Empagliflozin (EMPA) is a novel sodium-glucose cotransporter 2 inhibitor (SGLT2i) that produces protective cardiovascular-renal outcomes in patients with diabetes. However, the effects of EMPA on obesity-related kidney disease have not been determined. The heme oxygenase-1 (HO-1)–adiponectin axis is an essential antioxidant system with anti-apoptotic and anti-inflammatory properties. This study explored whether EMPA improves obesity-related kidney disease through regulation of the renal HO-1-mediated adiponectin axis. C57BL/6J mice were assigned to control, high-fat diet (HFD) groups, and EMPA (10 mg/kg) groups. HFD mice showed metabolic abnormality and renal injury, including increased urinary albumin excretion, morphologic changes, and lipid accumulation.
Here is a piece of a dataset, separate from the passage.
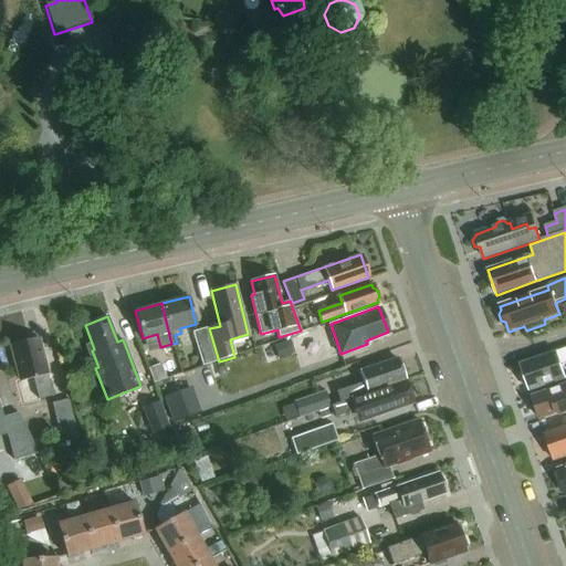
[(205,366),(219,362),(209,328),(195,333),(205,366)]
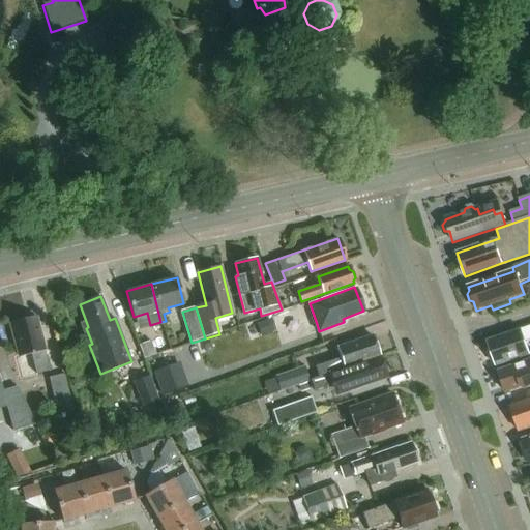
[(11,322),(11,324),(20,356),(31,353),(36,374),(49,371),(43,350),(46,349),(43,339),(40,335),(35,316),(11,322)]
EMPA treatment improved metabolic disorders and attenuated lipotoxicity-induced renal injury. Furthermore, EMPA treatment ameliorated renal NLRP3 inflammasome activity and upregulated the HO-1–adiponectin axis. Our findings indicate that EMPA improves obesity-related kidney disease through reduction of NLRP3 inflammasome activity and upregulation of the HO-1–adiponectin axis, suggesting a novel mechanism for SGLT2i-mediated renal protection in obesity.